Here we have a priest in politics, not coming out in favor of bingo, but concerning himself with peace and war, land and cooperatives, housing and the condition of the poor. He is, in order to be heard, involving himself on the Communist side in that Communists are in the Non-Partisan League, the American Labor Party, the Irish Progressives, etc.

“I am speaking where they invite me, I am reaching the poor,” he says with a brogue that endears him to New York radicals and utterly confuses the Catholics of New York and Boston. (He was mobbed on one occasion by some pious zealots who tried to tear his collar off, the symbol to them of his priesthood.) “I am trying to go where they never hear or see a priest,” he says. “I am trying to bring them the word of God.”

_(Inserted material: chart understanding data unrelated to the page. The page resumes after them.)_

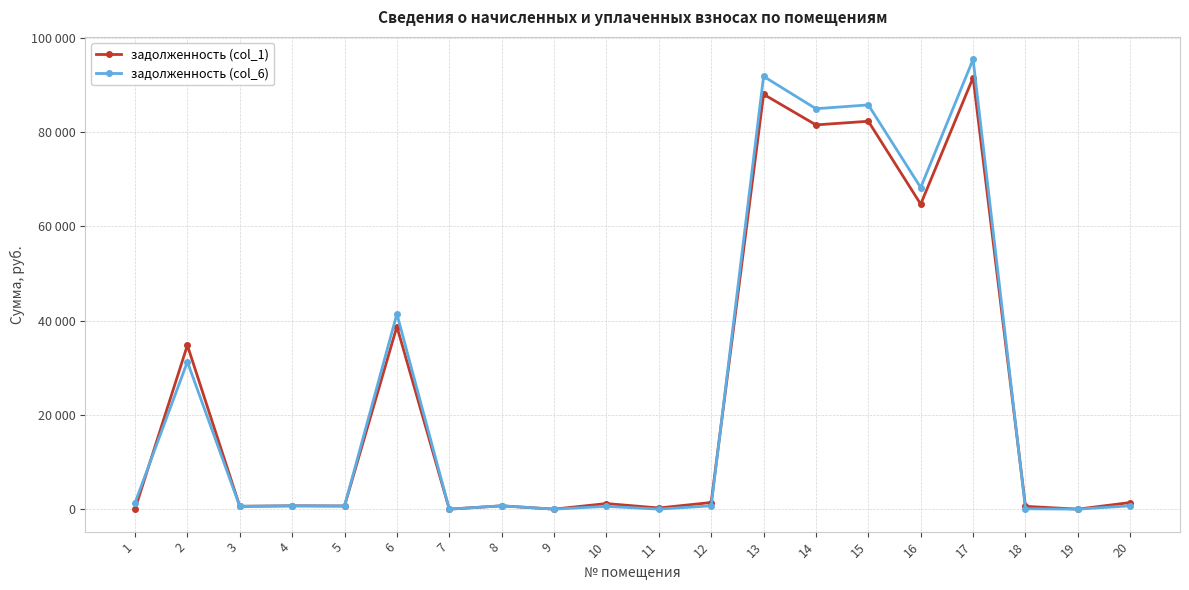

Reading left to right, transcribe all the data shown in this chart.

задолженность (col_1): 0.0	34754.1	601.5	704.2	668.7	38729.6	0.0	703.3	0.0	1182.4	247.4	1408.7	87991.3	81497.5	82269.7	64681.8	91538.7	592.2	0.0	1397.3
задолженность (col_6): 1318.8	31248.4	601.5	704.2	668.7	41410.5	0.0	703.3	0.0	591.2	0.0	704.2	91792.2	84930.8	85735.6	68207.2	95395.1	77.7	0.0	703.0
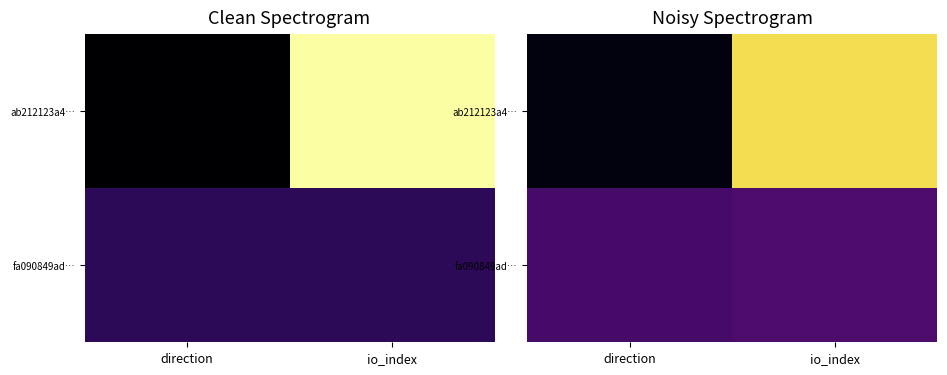

The value of ab212123a4… at direction is 0.0. True or false?

False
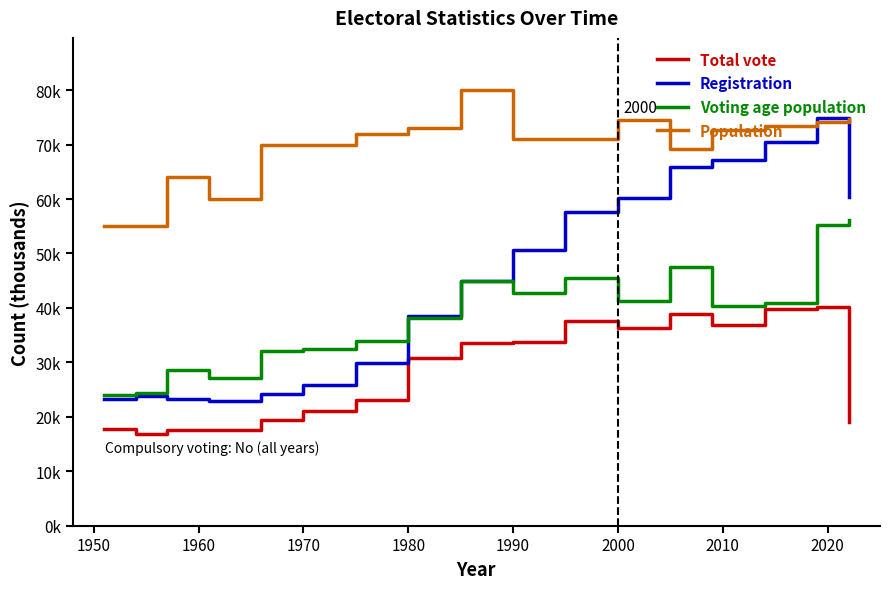

What are all the series names shown in the legend?

Total vote, Registration, Voting age population, Population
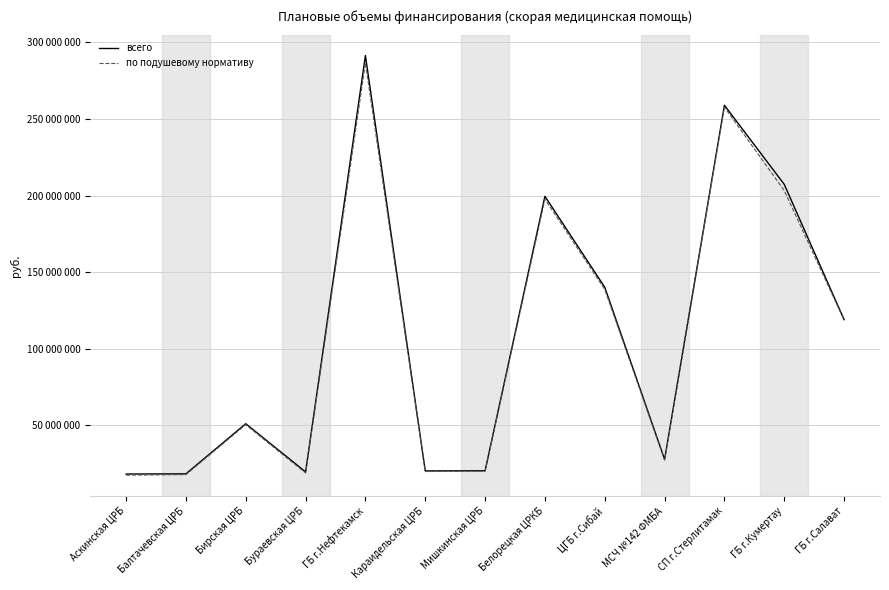

What are all the series names shown in the legend?

всего, по подушевому нормативу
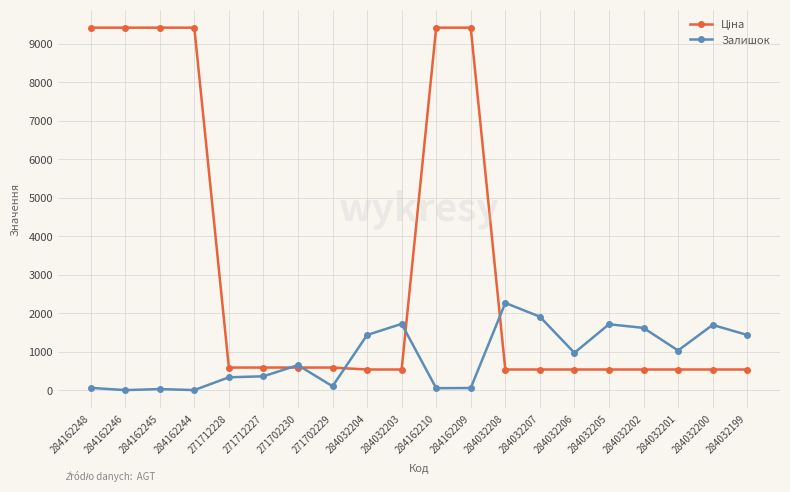

What is the greatest value displayed?

9416.9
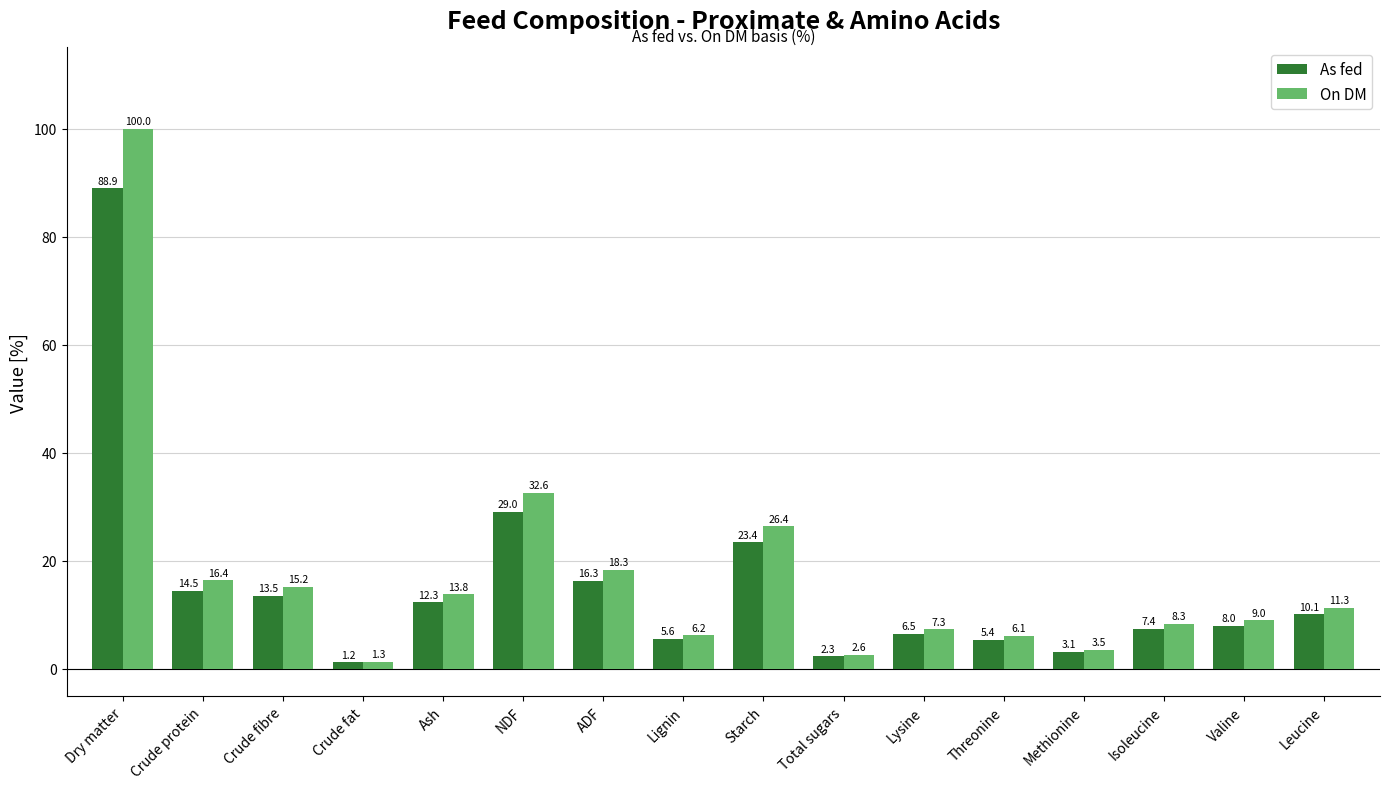

At how many categories does at least one series exceed 40?

1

No one can doubt his sincerity and goodness. Fr. Duffy, well known too our readers, is a man without guile. What fault he has is a terrible impatience which makes him a hard man to work with anywhere. He wants to see results, which makes him impatient of the CATHOLIC WORKER.

He thinks he is practical when he outlines on paper a good social order and then says with a child’s wonderment, “Why don’t they follow it?” In the face of constant emergencies and tragedies of temperament, sickness and disorder he says brusquely. “Go sit in Church. Read a chapter of the Imitation. Only God can help you.” And he suffers under his own helplessness to change men, to change the social order. So he takes refuge in writing and speaking to those no one else is reaching. Whenever he speaks, he points out his differences. On leave from Ireland, and having the courtesy of the diocese (to say Mass but not to preach or engage in regular parish work) he has no salary, no funds, and relying only on the dimes he gets for his pamphlets, he lives in a three-room cold flat and lives on Trappist fare. Of course he is an embarrassment to the diocese.

He is no St. Thomas, who was excommunicated at one time for drawing so many truths from Aristotle, a pagan philosopher brought by Moslem scholars from the East to the West.

He is no St. Alphonsus Liguori, who was also disciplined by the Church (they were handing out plenty of excommunications in those days) and finally kicked out of his own order. He is no Joan of Arc, who tried to go to the people in her own day. But in his own way he is stirring up thought on all sides. Others may come who will not reconcile Marxism to Christianity, but the Marxist to the Christ. There is truth to be found in Karl Marx as there was in Aristotle.

But the temper of the day is not peaceful. Only a few short years ago our present enemies were our allies, the allies of this government, and it was our C.O.s who were being arrested and confined for their beliefs, for not fighting side by side with Russia. We realize our opponents and I am sure Fr. Duffy does also. We are convinced once again, however, that not the weapons of force, nor the weapon of the lie which is used by both sides, will save us. Only Truth and Love. We must love seventy times seven, from the heart, and talk of it seventy times seven.

And as for the folly of this procedure, and the seeming triumph in this world of evil over good, Fr. De Lubac, the French Jesuit, writes:

“So long as we talk and argue and busy ourselves on the plane of this world, evil seems the stronger. More than that, whether evil distresses us or whether we exalt it, it alone seems real. The thing is to enter on another plane, to find that fourth dimension which represents the kingdom of the Spirit. Then Freedom is Queen, then God triumphs and man with Him.”